The picture stars Mark Whalberg as Leo Davidson. As the picture begins, Davidson and his space crew are investigating a freak electrical storm. They send one of the monkeys that are on-board into the storm to investigate, but he's quickly gone. They're idiots, since anyone who's watched even a little bit of sci-fi knows that electical storms like this one send you to different time periods. Leo finds out the tough way when he chases after the ape and gets flung far-forward in time and crash lands on a planet. A planet, unfortunately for him, run by apes. Burton starts things rolling rather quickly, as Davidson and a stray band of humans are chased and captured by the apes within a few seconds of his landing. The main apes are quickly introduced; Ari(Helena-Bonham Carter) is a human-rights activist who believes in equality and helps the human group escape; Thades (Tim Roth) the evil general who wants the humans wiped off the planet; Limbo (Paul Giamatti), a cowardly ape who trades humans as slaves; a general played by Michael Clarke Duncan and others. The ape make-up is often astounding, allowing the actors to provide subtle facial gestures and further take-over their character.

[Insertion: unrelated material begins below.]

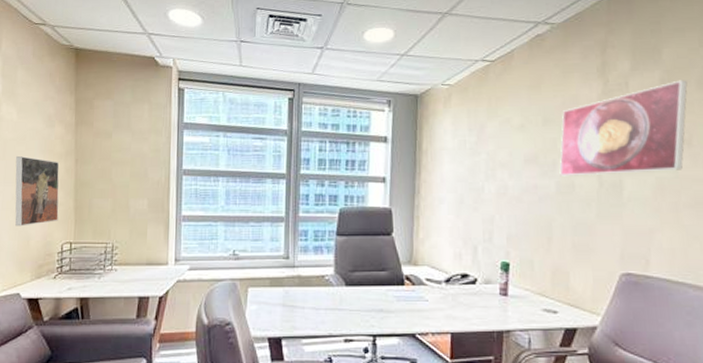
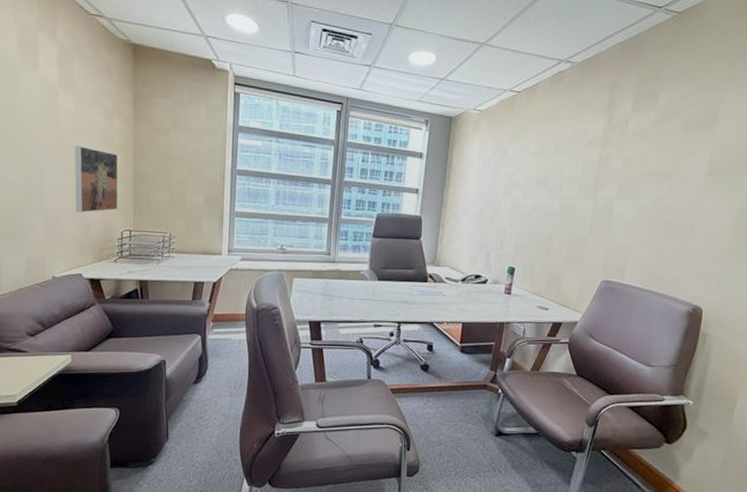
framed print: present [559,80,688,177] -> none [564,122,675,199]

After the escape from the ape city (which looks like something out of "Star Wars" and is filmed rather darkly, possibly to obscure the set-like look of some of the backgrounds), the humans head off to the "Forbiden Zone", which may hold the key to conquering the apes. Of course, the apes give chase across the desert landscape. One of the few noticable problems I had with the picture is during this stretch; some of it begins to feel rather long and repetitive. The original picture (s), as cheesy as they are (and I had to watch all of them back-to-back to review the DVDs), were more serious than this one - Burton's "Planet" is a Summer movie more concerned with flash and action and that's fine, as Burton pulls off these tasks quite well. There's only a few tastes of his usual dark style, though - a forest at night looks like it was a leftover set from "Sleepy Hollow".

The acting is mostly quite good, although the ape actors provide more energy. Roth does an impressive job chewing scenery in an over-the-top performance that hasn't been seen from the actor in a while. Clarke Duncan and Bonham Carter also provide emotional, dramatic performances that are very engaging. On the other hand, the humans are less interesting. Whalberg has proven his acting talent in other films such as "Perfect Storm" and "Boogie Nights", but here he simply gives a rather generic "action hero" effort. The beautiful Estella Warren plays Whalberg's love interest, but she hardly has any lines. The screenplay, by "Cast Away"'s William Broyles Jr. and Lawrence Konner & Mark Rosenthal, is generally good, although there are some lines that do come across as unintentionally humorous or stereotypical action lines.

And the ending is either going to get a cheer from the audience or a groan from those who haven't found the past two hours enjoyable. Burton takes an obvious spin to the final moments to set-up a sequel and, after a record opening, we're obviously going to receive another edition. Although this edition worked (and worked well, judging by the opening), whether or not anyone wants to see another set of "Apes" films is even more questionable than the idea of re-doing the first film.